The last of the offences was committed in 1972. The fact that many years elapse before charges are laid is by no means unusual in the case of sexual crimes committed against the young and within members of a family. The intimidation which attended the commission of the crimes and the embarrassment which their public disclosure would necessarily cause largely explain the delay, so that the appellant cannot lay the blame for it at another’s door. Nevertheless in the present case the length of the period between the commission of the last of the crimes and the laying of the charges was far longer than the period which has elapsed in most other cases. Further, the passage of time produced significant changes apart from the cessation of the offending. In the course of that time the appellant’s life changed completely.[22] The appellant remained an alcoholic for some time after he separated from the family whom he had abused. He formed a relationship with and married a woman who was also an alcoholic. In 1989 she drowned while swimming after drinking. As a consequence the appellant stopped drinking and has not drunk any alcohol since. He commenced performing voluntary work for the Returned Servicemen’s League and for old people in the district in which he lived. Those who knew him testified to his unselfish contributions to the community. His employer in evidence said:
“His reputation is one of an honest, hard-working and very charitable man.”

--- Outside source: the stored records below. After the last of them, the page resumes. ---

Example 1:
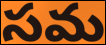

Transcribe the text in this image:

సమ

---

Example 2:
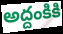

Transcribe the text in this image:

అద్దంకికి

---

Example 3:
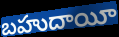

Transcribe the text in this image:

బహుదాయీ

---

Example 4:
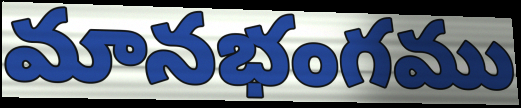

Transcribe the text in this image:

మానభంగము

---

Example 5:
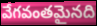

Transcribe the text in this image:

వేగవంతమైనది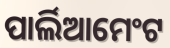
ପାର୍ଲିଆମେଂଟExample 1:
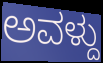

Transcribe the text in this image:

ಅವಳ್ದು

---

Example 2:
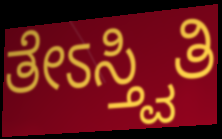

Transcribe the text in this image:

ತೇಽಸ್ತ್ವಿತಿ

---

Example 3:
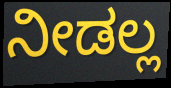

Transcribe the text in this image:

ನೀಡಲ್ಲ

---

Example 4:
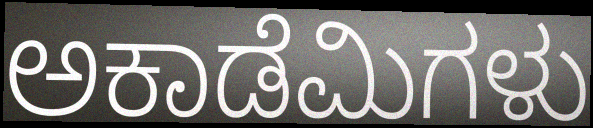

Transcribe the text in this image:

ಅಕಾಡೆಮಿಗಳು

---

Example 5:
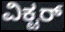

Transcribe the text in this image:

ವಿಕ್ಟರ್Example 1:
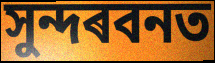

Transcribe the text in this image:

সুন্দৰবনত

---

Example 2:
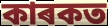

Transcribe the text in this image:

কাৰকত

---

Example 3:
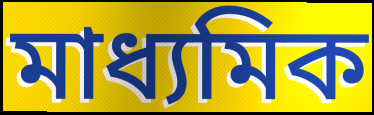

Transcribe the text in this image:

মাধ্যমিক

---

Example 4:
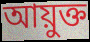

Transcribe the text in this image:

আয়ুক্ত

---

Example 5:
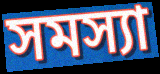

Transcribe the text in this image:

সমস্যাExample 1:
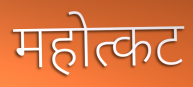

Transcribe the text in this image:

महोत्कट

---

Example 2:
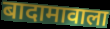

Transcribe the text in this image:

बादामावाला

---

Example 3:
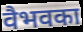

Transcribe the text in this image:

There is little chance that the appellant will re-offend. The last of his crimes occurred 27 years ago. There was abundant evidence before the sentencing judge of the appellant’s deep remorse. In effect the rehabilitation of the appellant appears to be complete.

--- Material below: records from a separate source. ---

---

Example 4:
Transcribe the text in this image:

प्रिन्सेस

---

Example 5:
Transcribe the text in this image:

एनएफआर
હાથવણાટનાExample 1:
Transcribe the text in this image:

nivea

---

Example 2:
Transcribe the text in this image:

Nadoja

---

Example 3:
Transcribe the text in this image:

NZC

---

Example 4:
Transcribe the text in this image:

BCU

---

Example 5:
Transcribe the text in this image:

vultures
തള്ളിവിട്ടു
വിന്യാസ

[22]As to the relevance of delay between the commission of the offence and sentence where the offender has become rehabilitated, see R. v. Todd [1982] 2 N.S.W.L.R. 517 at 519-20 per Street, C.J.; Mill v. R. (1988) 166 C.L.R. 59 at 64 per Wilson, Deane, Dawson, Toohey and Gaudron, JJ.; R. v. Bell (1981) 5 A.Crim.R. 347 at 351; R. v. Mulvale, unreported, 20 February 1996, Court of Appeal, at 11 per Callaway, J.A.

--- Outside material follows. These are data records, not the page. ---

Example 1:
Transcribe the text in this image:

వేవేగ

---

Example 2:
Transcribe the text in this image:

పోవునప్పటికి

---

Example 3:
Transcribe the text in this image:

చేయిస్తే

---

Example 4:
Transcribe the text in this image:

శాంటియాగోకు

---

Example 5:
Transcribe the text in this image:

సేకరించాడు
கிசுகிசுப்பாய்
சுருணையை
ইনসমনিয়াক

In my opinion the foregoing considerations and the effect which they ought to have had upon the punitive and deterrent aspects of the sentencing process were not
adequately reflected in the sentence which was imposed on the appellant. I would have allowed the appeal for the purpose of fixing a lower term of imprisonment before the appellant was to become eligible for parole.
O'BRYAN, A.J.A.:
I have read in draft the reasons of Callaway, J.A. why he would dismiss the appeal. I agree in his reasons for dismissing the appeal. I agree that the total effective sentence was an appropriate exercise of the sentencing judge’s sentencing discretion. His Honour gave very careful attention to all the relevant factors touching sentence. The more difficult task was to select the appropriate non-parole period having regard, in particular, to the time lapse since the applicant ceased offending, and his rehabilitation. Judicial minds will differ as to the appropriate period.
I agree with Callaway, J.A. that it is inappropriate to interfere with the decision of his Honour as to the non-parole period. To do so would mean that this Court would substitute its own opinion for the opinion of the sentencing judge in circumstances where only the non-parole period is in doubt. In my view the non-parole period of 9 years is not manifestly excessive. I too would dismiss the appeal.